In the online privacy piece below, copy word for word the passage that begins with the words "The list also" and ends with "information for advertising.".
:: Document section ::
Online Privacy: A Matter of Choice

Earlier this month, the trade association NetChoice released the first 2011 update of its Internet Advocates’ Watchlist for Ugly Laws (iAWFUL). iAWFUL spotlights what the group considers to be the top ten pieces of state and federal online privacy legislation that threaten the Internet and e-commerce.

The coalition of about 40 search companies, e-tailers, and marketing and advertising firms opposes legislative actions that “tie the hands of online innovators” and “insert government regulators between consumers and the online services on which they depend.” Members include AOL, eBay, Electronic Retailing Association, Expedia, NewsCorp, Oracle, and Yahoo! 

At the top of the iAWFUL list is a bill by Rep. Jackie Speier (D-CA) that would require online commerce companies to create a global “Do Not Track” system allowing Internet users to prevent the tracking and collection of their online activities and information.

The list also takes aim at state-level legislative proposals (Tennessee’s SB 487,California’s SB 242, New York’s AB 4809) that seek to regulate online speech and the use of consumer information for advertising.
:::
:: Record extracts ::
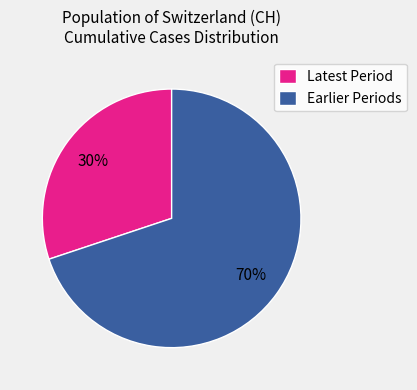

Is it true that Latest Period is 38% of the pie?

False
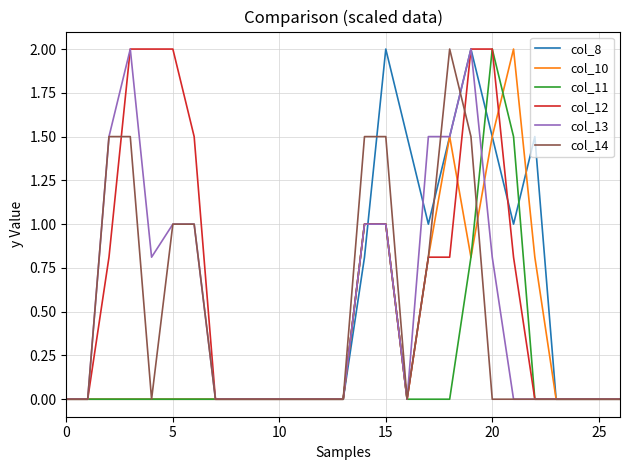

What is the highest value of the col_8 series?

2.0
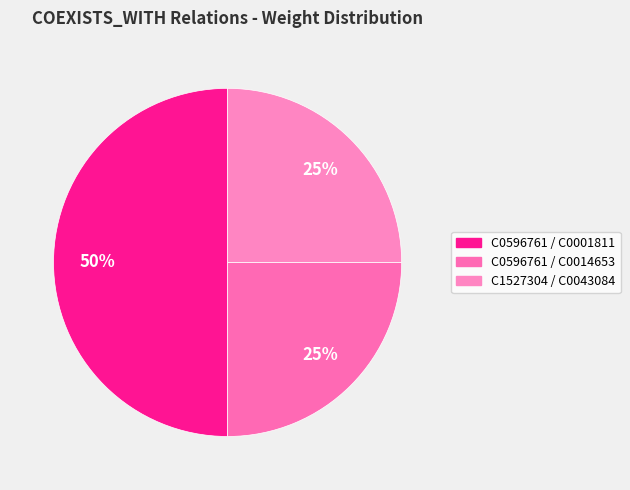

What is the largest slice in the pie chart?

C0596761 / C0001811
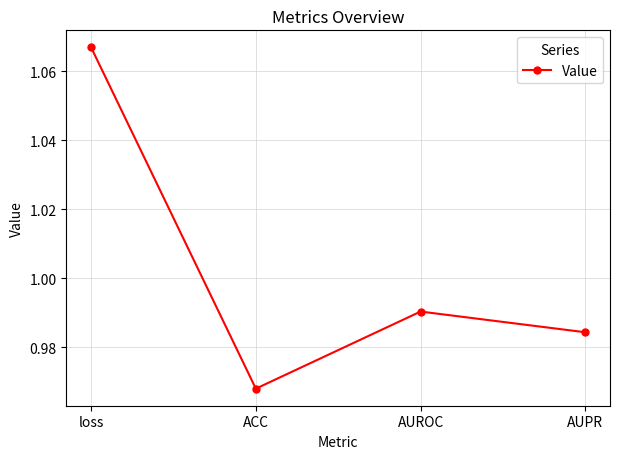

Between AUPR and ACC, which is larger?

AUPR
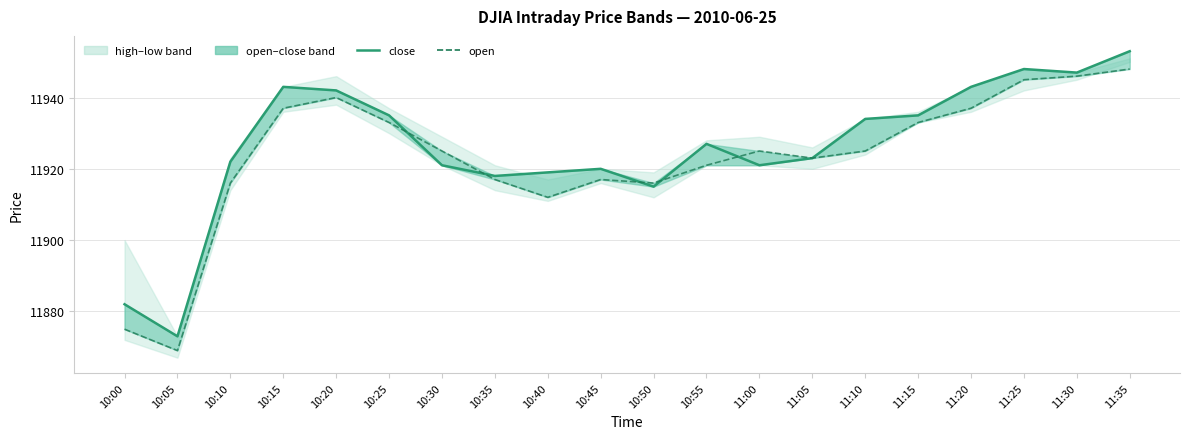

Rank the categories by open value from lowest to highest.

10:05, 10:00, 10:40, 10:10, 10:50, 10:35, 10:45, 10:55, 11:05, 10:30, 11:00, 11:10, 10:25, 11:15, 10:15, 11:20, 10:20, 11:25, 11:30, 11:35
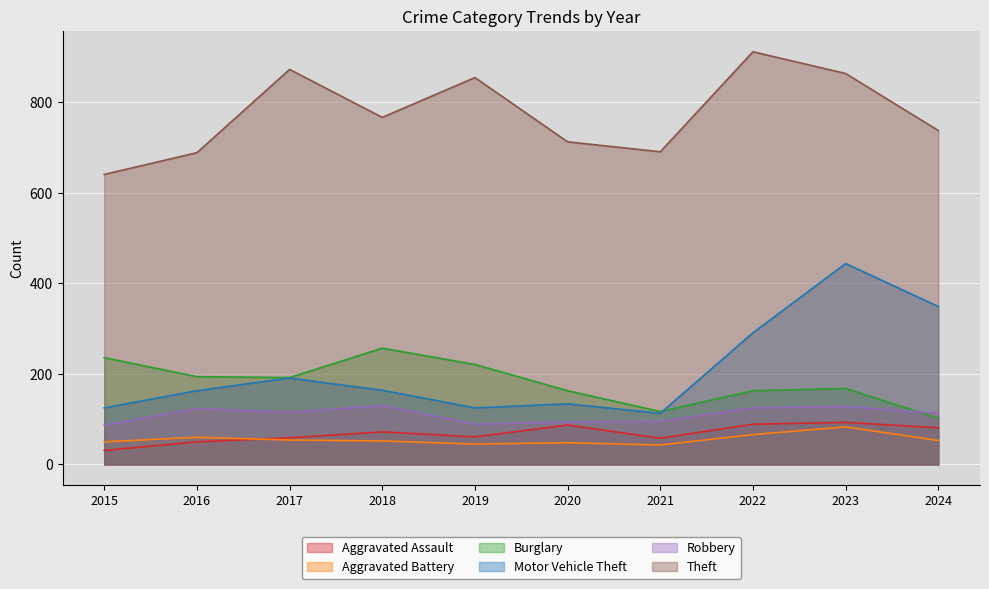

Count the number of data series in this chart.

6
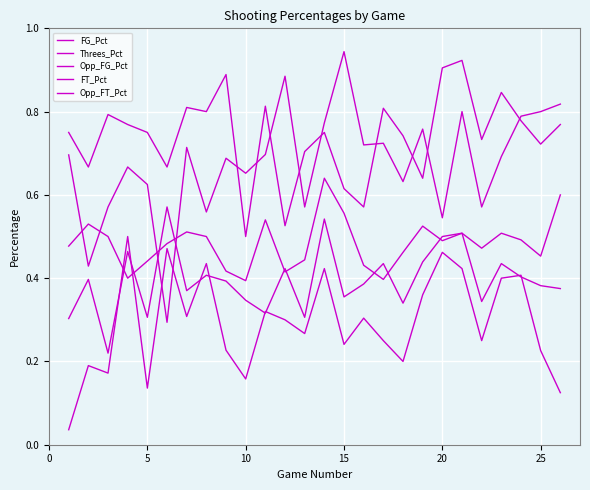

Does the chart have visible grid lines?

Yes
:::
Response box ▸
The list also takes aim at state-level legislative proposals (Tennessee’s SB 487,California’s SB 242, New York’s AB 4809) that seek to regulate online speech and the use of consumer information for advertising.